Copy everything in the data below exactly except the pictures.
# # #
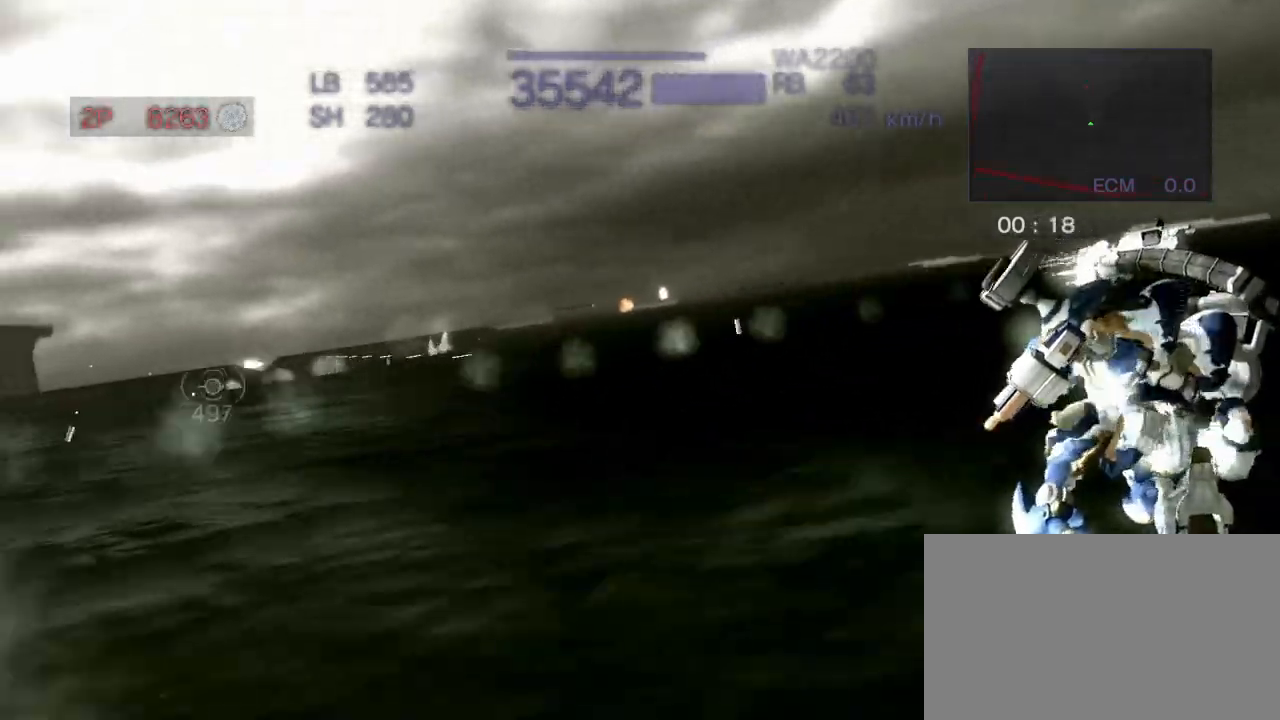
{"buttons": ["CROSS"], "left_stick": "right", "events": [[133, "CIRCLE", "up"]]}
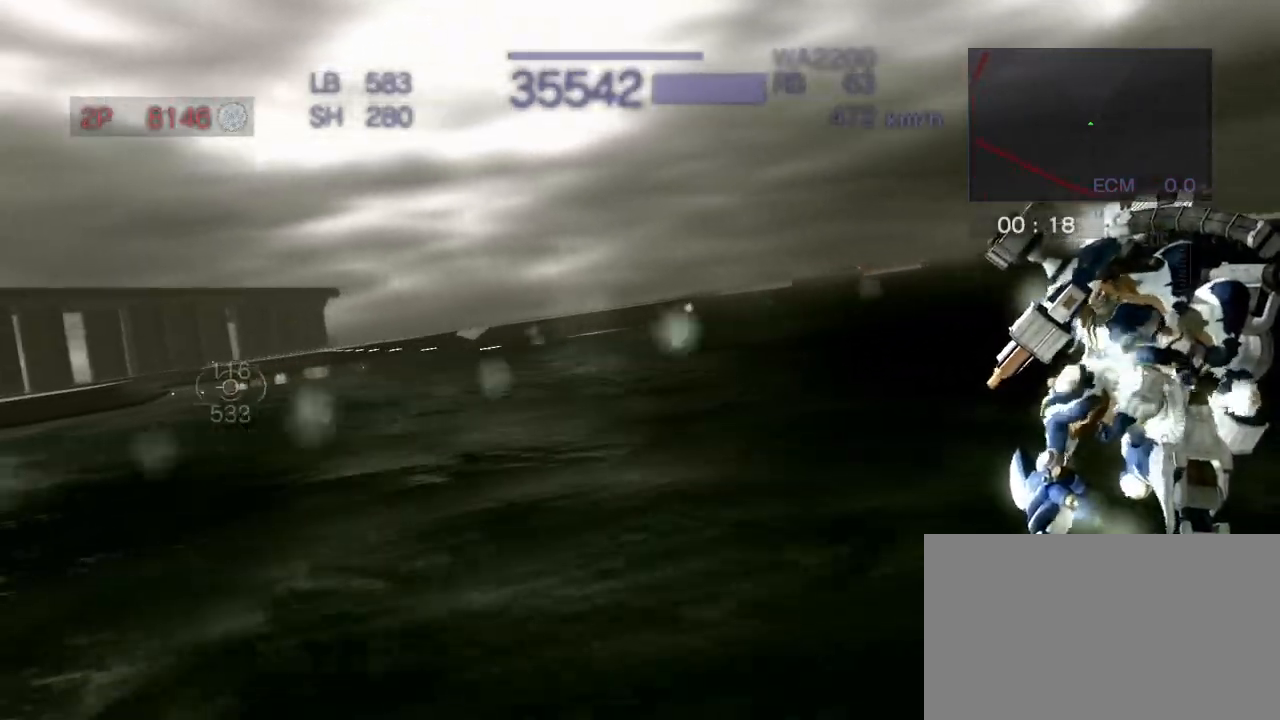
{"buttons": ["CROSS"], "left_stick": "center", "events": [[300, "left_stick", "center"]]}
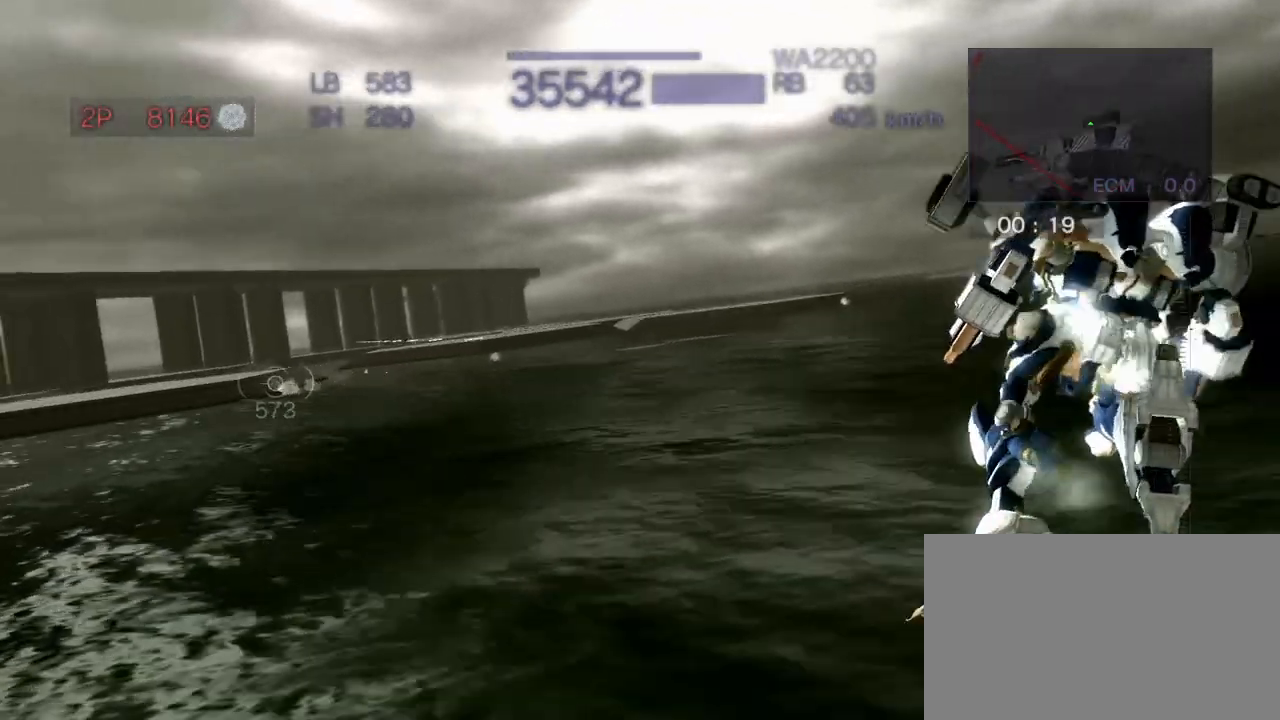
{"buttons": ["CROSS"], "left_stick": "right", "events": [[100, "left_stick", "right"], [383, "CROSS", "up"], [483, "CROSS", "down"]]}
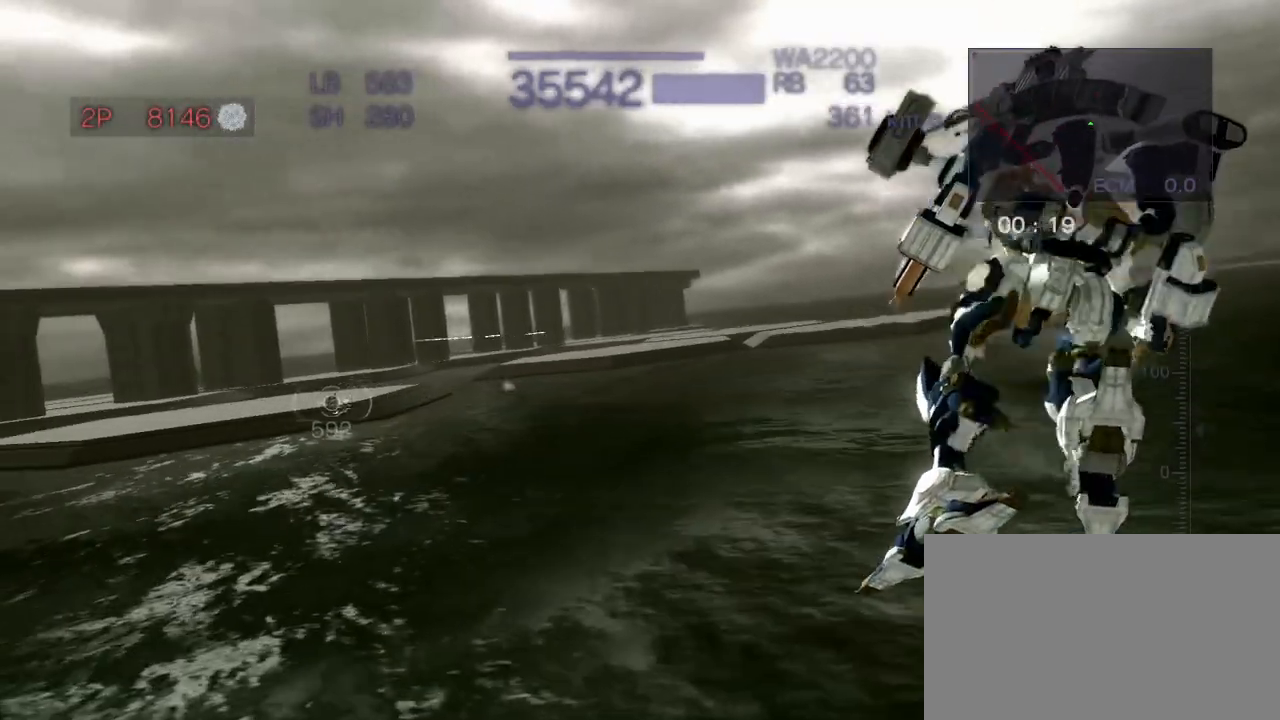
{"buttons": ["START"], "left_stick": "right", "events": [[83, "CROSS", "up"], [417, "START", "down"]]}
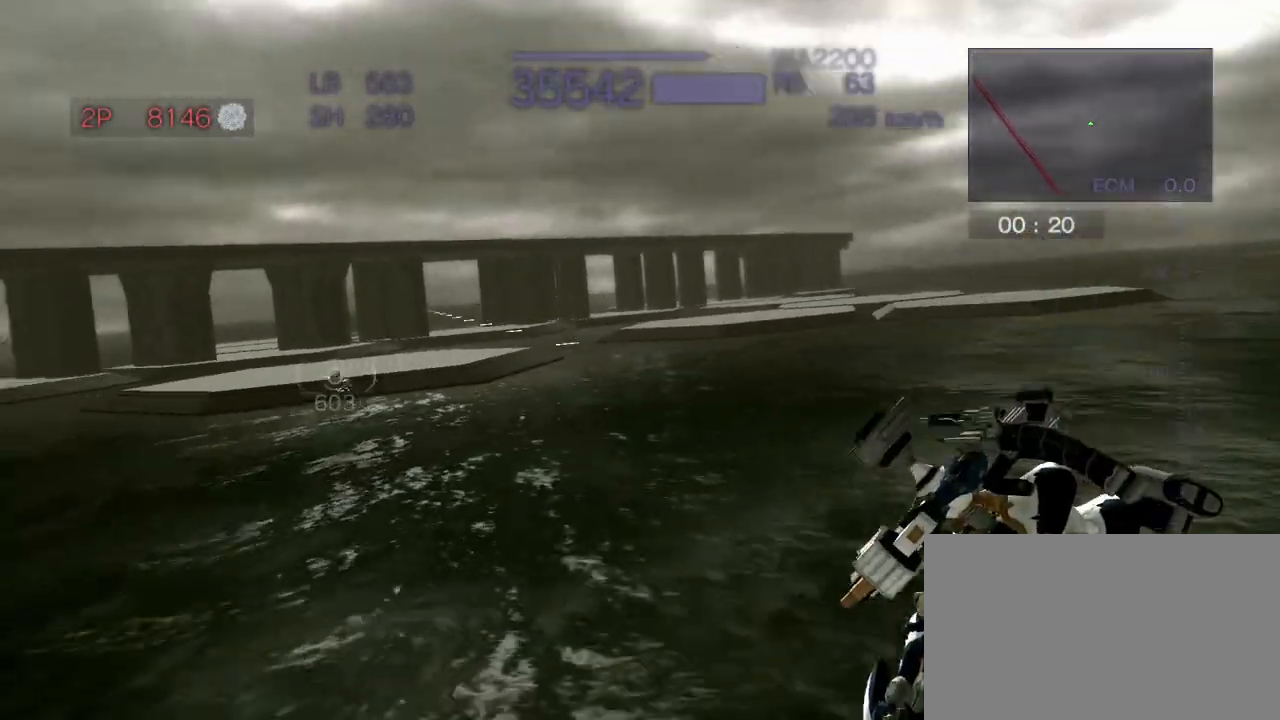
{"buttons": [], "left_stick": "right", "events": [[67, "START", "up"]]}
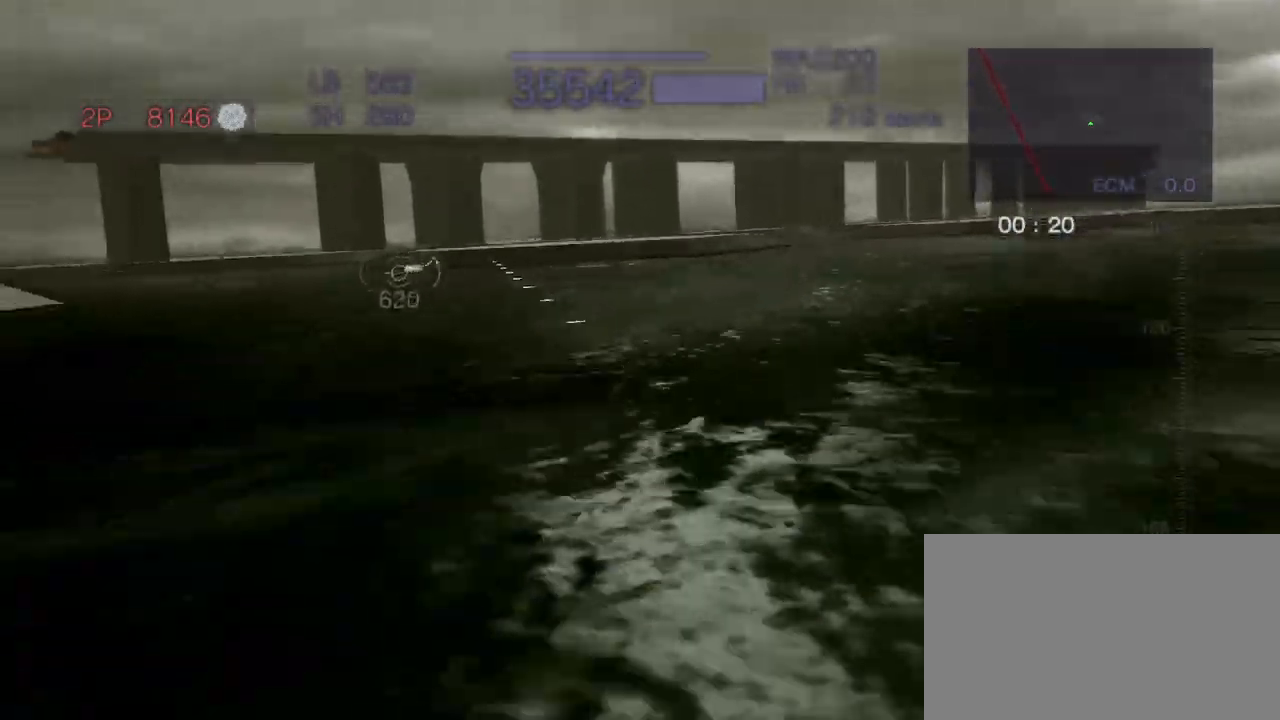
{"buttons": ["CROSS"], "left_stick": "right", "events": [[33, "CROSS", "down"]]}
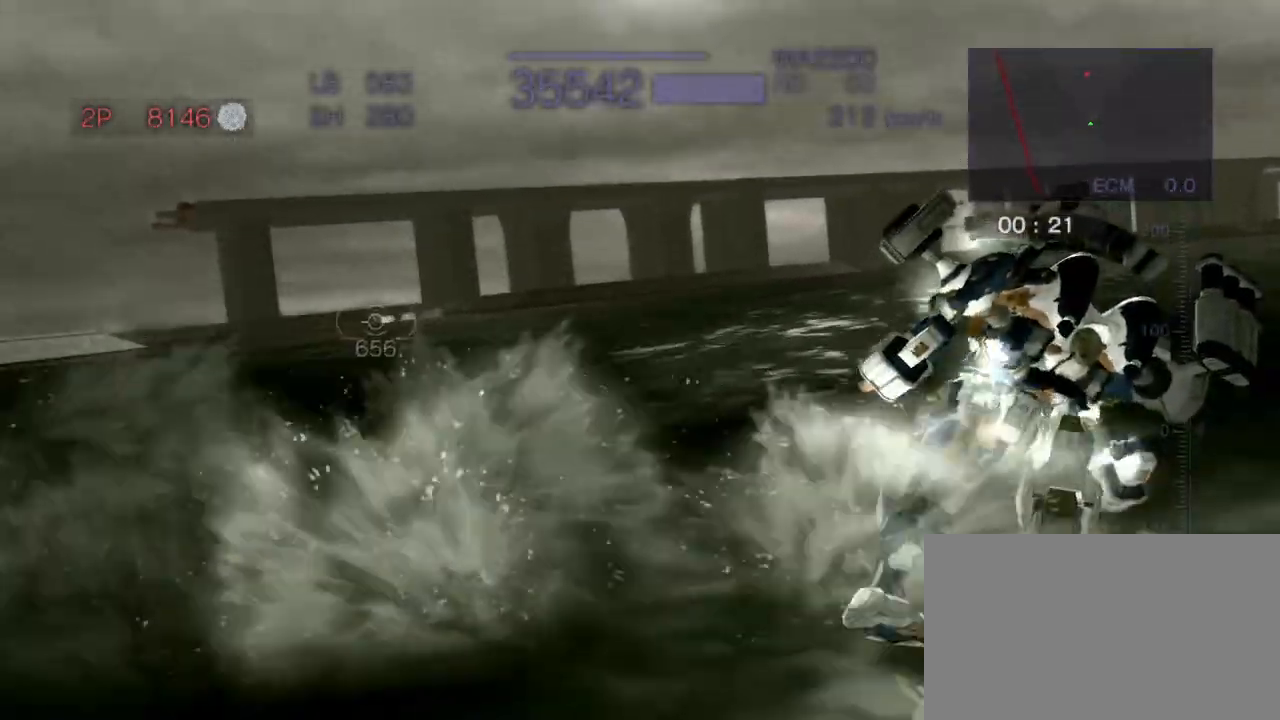
{"buttons": ["CROSS", "CIRCLE", "R2"], "left_stick": "up", "events": [[17, "CIRCLE", "down"], [133, "left_stick", "up"], [367, "R2", "down"]]}
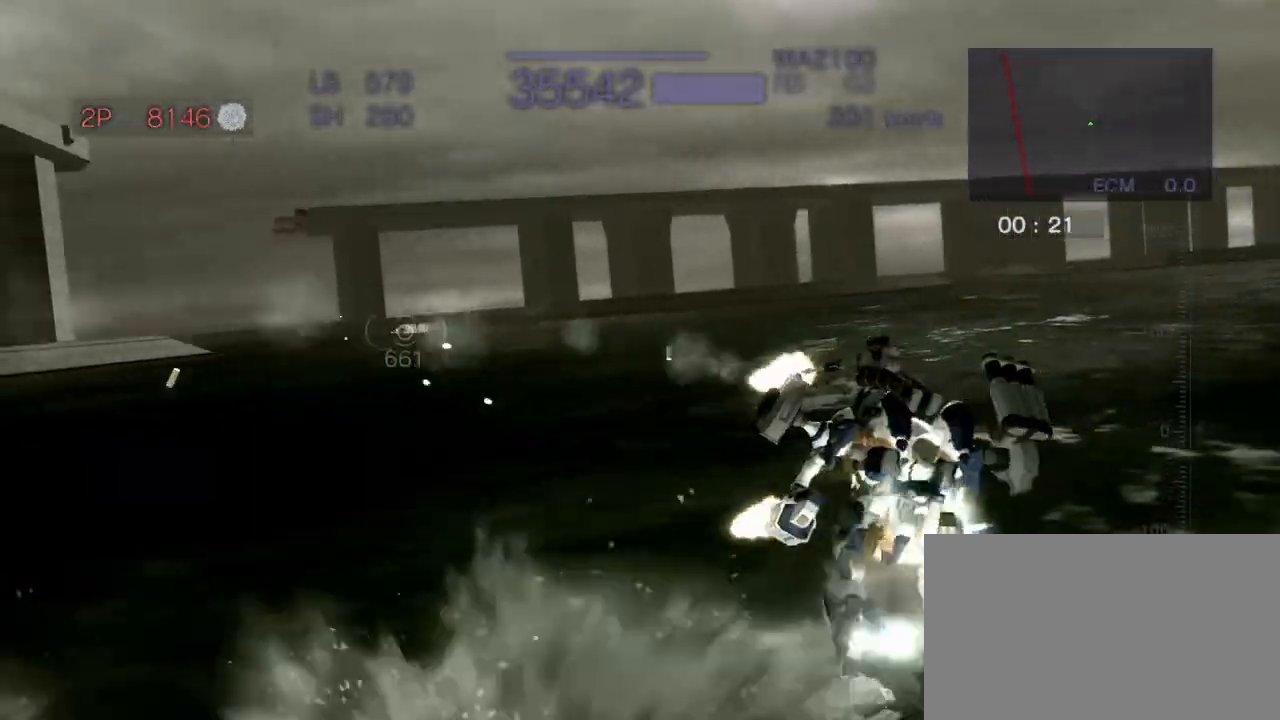
{"buttons": ["CIRCLE", "R2"], "left_stick": "up", "events": [[83, "CROSS", "up"], [150, "CROSS", "down"], [317, "CROSS", "up"]]}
# # #
> _Task solution_:
{"buttons": ["CROSS"], "left_stick": "right", "events": [[133, "CIRCLE", "up"]]}
{"buttons": ["CROSS"], "left_stick": "center", "events": [[300, "left_stick", "center"]]}
{"buttons": ["CROSS"], "left_stick": "right", "events": [[100, "left_stick", "right"], [383, "CROSS", "up"], [483, "CROSS", "down"]]}
{"buttons": ["START"], "left_stick": "right", "events": [[83, "CROSS", "up"], [417, "START", "down"]]}
{"buttons": [], "left_stick": "right", "events": [[67, "START", "up"]]}
{"buttons": ["CROSS"], "left_stick": "right", "events": [[33, "CROSS", "down"]]}
{"buttons": ["CROSS", "CIRCLE", "R2"], "left_stick": "up", "events": [[17, "CIRCLE", "down"], [133, "left_stick", "up"], [367, "R2", "down"]]}
{"buttons": ["CIRCLE", "R2"], "left_stick": "up", "events": [[83, "CROSS", "up"], [150, "CROSS", "down"], [317, "CROSS", "up"]]}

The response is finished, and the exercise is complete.